The production version of the C code did some tricks that would not be possible in java, so I rewrote the C versions to be a bit simpler. I then ported the simpler C programs to java, a fairly straight forward and mostly mechanical job.
The MF code was 5-6% slower than in C, the RBM code was about 1% faster than C.
Granted the tricks I was able to exploit in the production versions made those versions decisively faster than the simple java version, but java was and is much better than I realized.
Now with a VM you can't really do that. Even if you could for a given implementation of the VM you might get terrible performance somewhere else. The run anywhere VM approach means you're giving up the ability to fine tune things and there's really no way around that. All you can do is try to minimize the impact and I guess JIT is one way. It's certainly true it's a lot faster than it used to be but presumably there are some sweet spots, patterns the JIT is very good at, and some less than sweet spots, patterns where it's not, and your visibility and ability to engineer things is reduced...
one awesome trick the jit does is in the case of child classes with virtual functions, if there is only one child class used in a run, it can remove the virtual-ness and inline the function used.
so, for example, one place you would see this is if you have distributions, and eg class Distribution has a virtual member function like deviance or some such. However, for a given run of your code, you only ever use one distribution. Also say that the loop that uses the deviance is hot enough that you can see the slowdown from the vtable and the function call. The java jit will inline the deviance function for the distribution you use (assuming the method is small enough, which it often is). The only way to get this behavior in c++ is to lift the decision out of the hot loop and generate one function for each distribution.

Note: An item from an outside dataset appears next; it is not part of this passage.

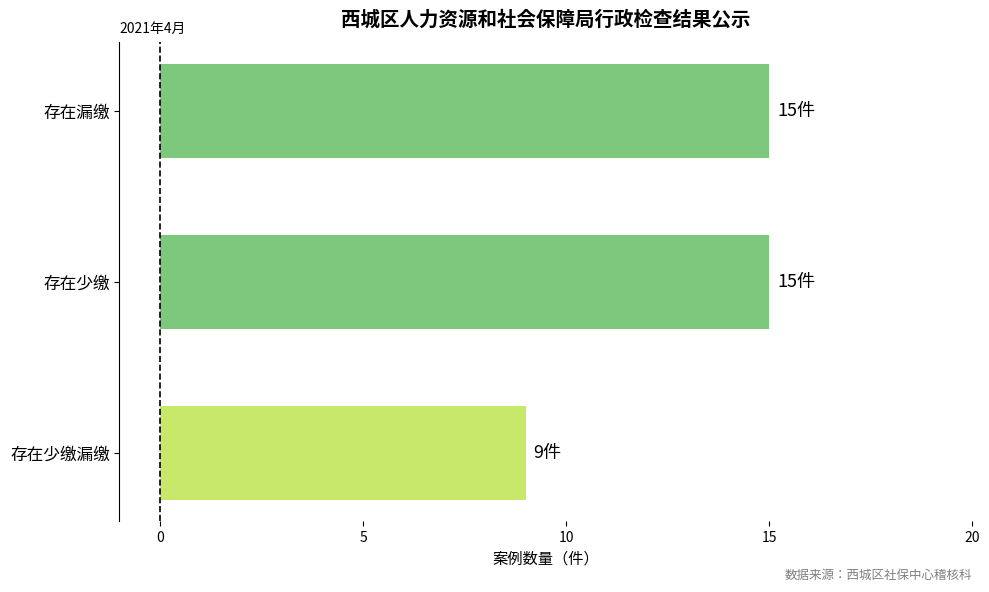

Reading top to bottom, list all the values displayed in this chart.

15	15	9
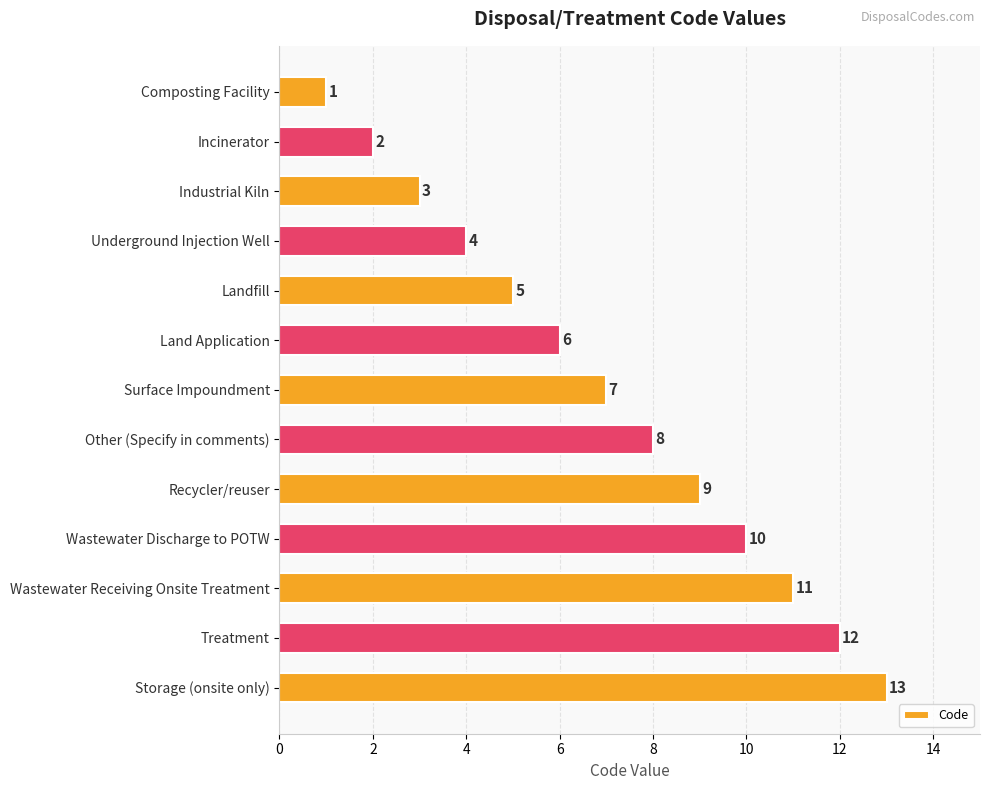

What is the change in value from Composting Facility to Incinerator?

+1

I've done this and seen noticeable performance gains (10-15% on hours/days long runtimes), but it does not make the code nice to work with.
Had it been an optimizing compiler since day one, it wouldn't had to be like that.
Don't get me wrong, a lot of java bugs the hell out of me and I'm personally much more comfortable writing c++. I'm just pointing out that a code running on a virtual machine isn't some horrible back water.
There were a number of times when I wondered if we had backed the wrong horse in Microsoft but being able to gain traction on mobile development (assuming the Xamarin purchase goes ahead) and other changes such as native compilation makes me happy with stuck with them.
I'm happy either using intrinsics, or implementing assembly in separate .S files; I can't recall the last time my avoidance of inline assembly prevented me from implementing something I needed.